• **Prompt 1**:
Answer these questions about the passage on the Midwest Greenhouse Gas Reduction Accord:
(a) The governors of which states signed the accord?
(b) By what mechanism was the accord meant to reduce greenhouse gas emissions?
(c) In what month and year did the advisory group to the Midwest governors provide its draft final recommendations?
• **Prompt 2**: Continue the passage on the Midwest Greenhouse Gas Reduction Accord from where it stops.

• **Text section**:
┄┄┄┄┄┄

Additional requirements to control greenhouse gas emissions and address global climate
change may also arise pursuant to the Midwest Greenhouse Gas Reduction Accord, an agreement signed by the governors of Illinois, Iowa, Kansas, Michigan, Wisconsin, and Minnesota to develop a strategy to achieve energy security and to reduce
greenhouse gas emissions through a cap-and-trade mechanism. The advisory group to the Midwest governors provided draft final recommendations on the design of a greenhouse gas reduction program in June 2009. The recommendations have not been endorsed
or approved by the state governors. It is uncertain whether legislation to implement the recommendations will be implemented or passed by any of the states, including Illinois.

┄┄┄┄┄┄

• **Material provided**:
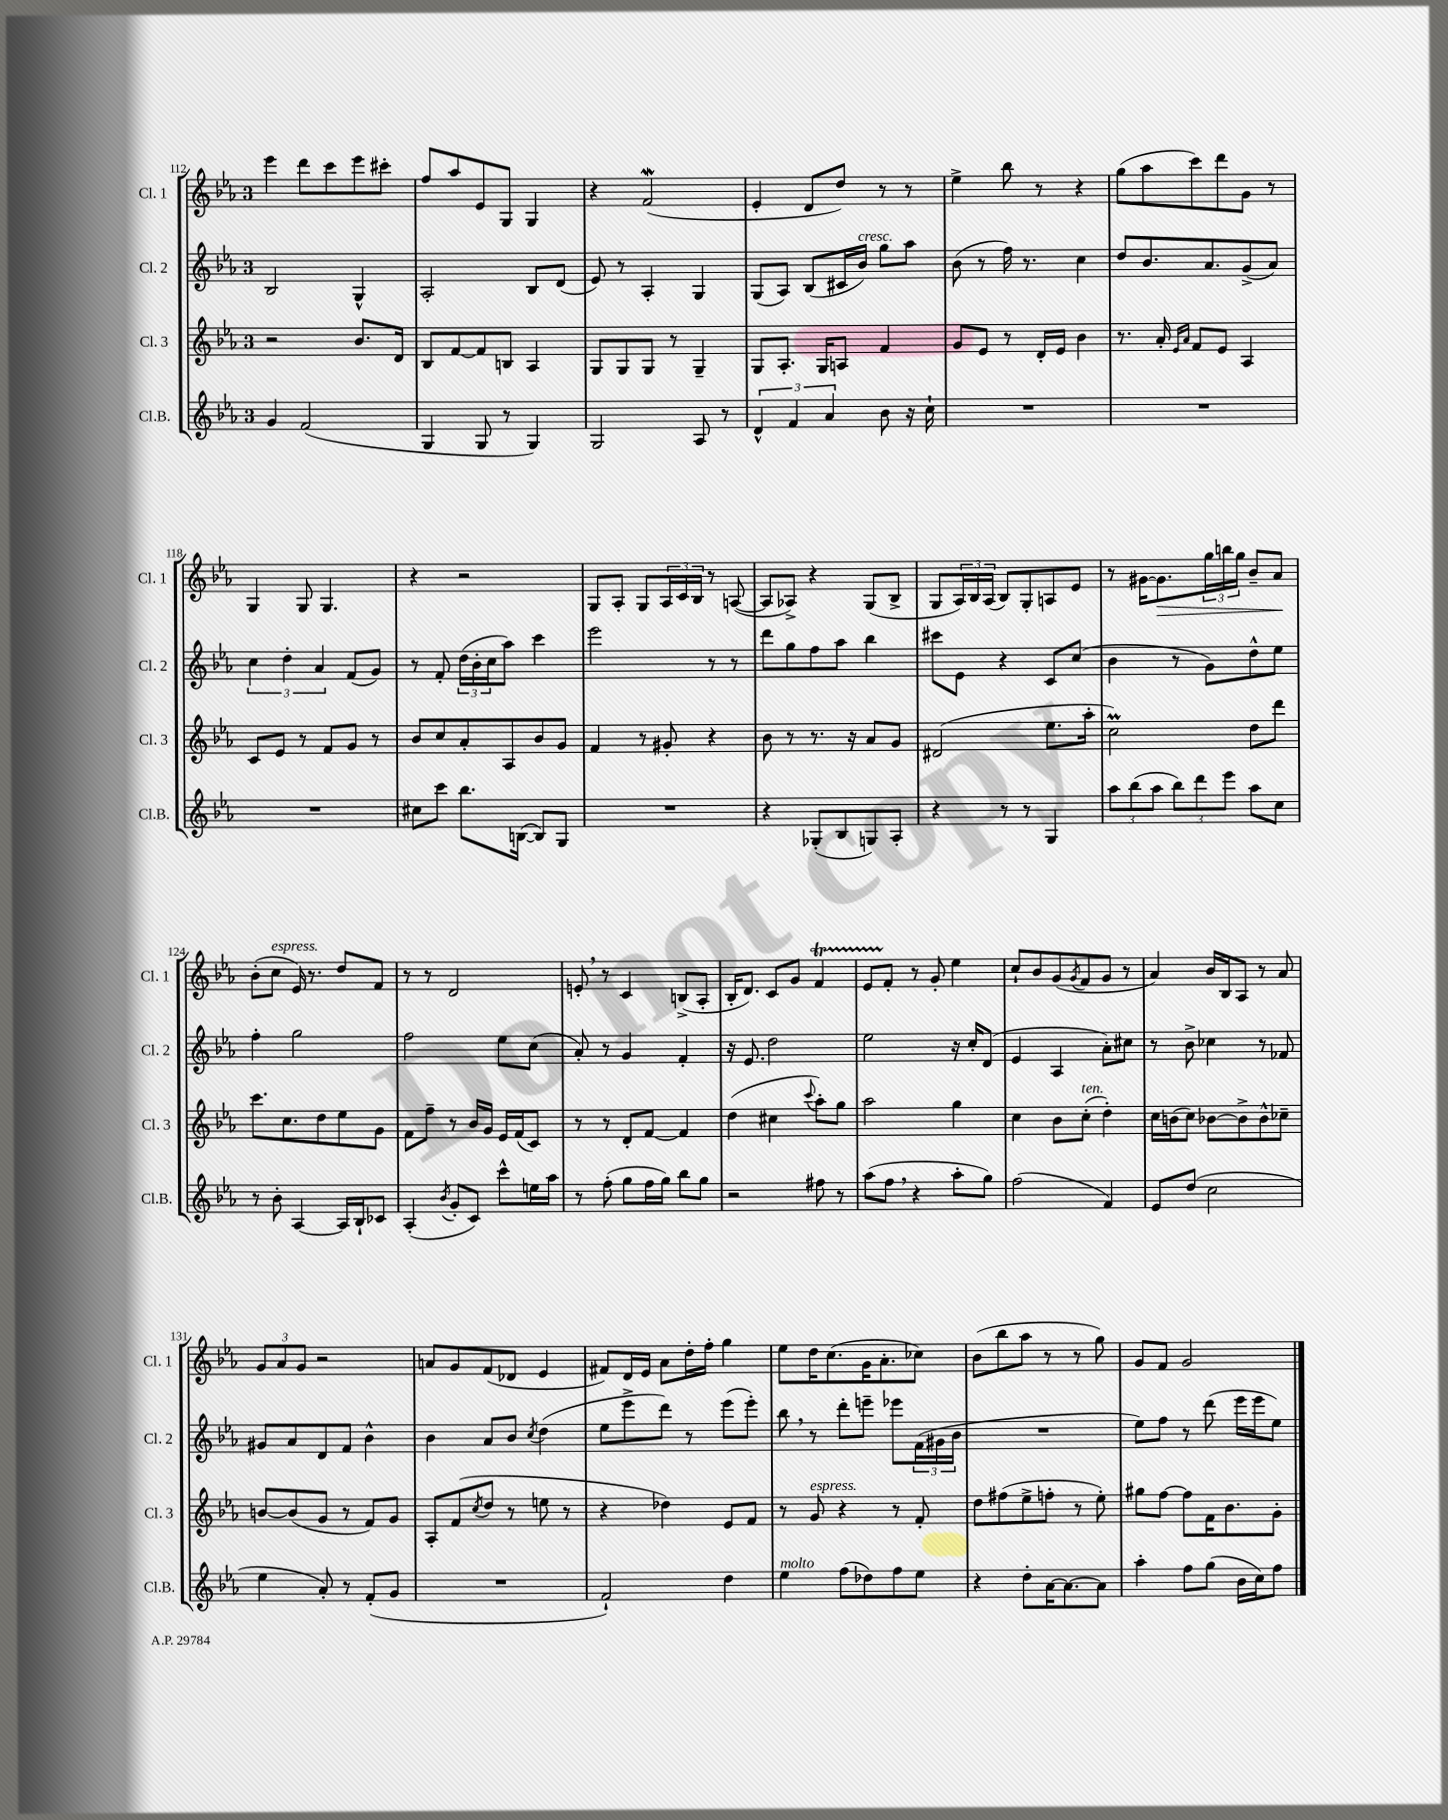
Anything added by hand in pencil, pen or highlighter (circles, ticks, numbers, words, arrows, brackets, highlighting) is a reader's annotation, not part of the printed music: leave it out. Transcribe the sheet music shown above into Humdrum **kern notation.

┄┄┄┄┄┄

• **Task output 1**:
(a) Illinois, Iowa, Kansas, Michigan, Wisconsin, and Minnesota
(b) A cap-and-trade mechanism
(c) June 2009

• **Task output 2**:
With regard to the control of greenhouse gas emissions under federal regulation, in 2007, the U.S. Supreme Court issued a decision
finding that the EPA has the authority to regulate CO2 and other greenhouse gases
from automobiles as air pollutants under the Clean Air Act. This decision required the EPA to determine whether greenhouse gas emissions may reasonably be anticipated to endanger public health or welfare, or, in the alternative, to
provide a reasonable explanation as to why greenhouse gas emissions should not be regulated. In December 2009, in response to the decision of the U.S. Supreme Court, the EPA issued its endangerment finding determining that greenhouse gas
emissions, including CO2, endanger human health and welfare and that emissions of
greenhouse gases from motor vehicles contribute to that endangerment. It is expected that the EPA will issue a rule by the end of March 2010 to control greenhouse gas emissions from light-duty vehicles such as automobiles. Once this rule is
effective, greenhouse gases will, for the first time, be a regulated air pollutant under the Clean Air Act. The EPA has taken the position that the regulation of greenhouse gas emissions from new motor vehicles under the Clean Air Act will trigger
the applicability of other Clean Air Act programs, such as the Title V Operating Permit Program and the NSR program, which apply to greenhouse gas emissions from stationary sources. This would include fossil fuel-fired electricity generating plants.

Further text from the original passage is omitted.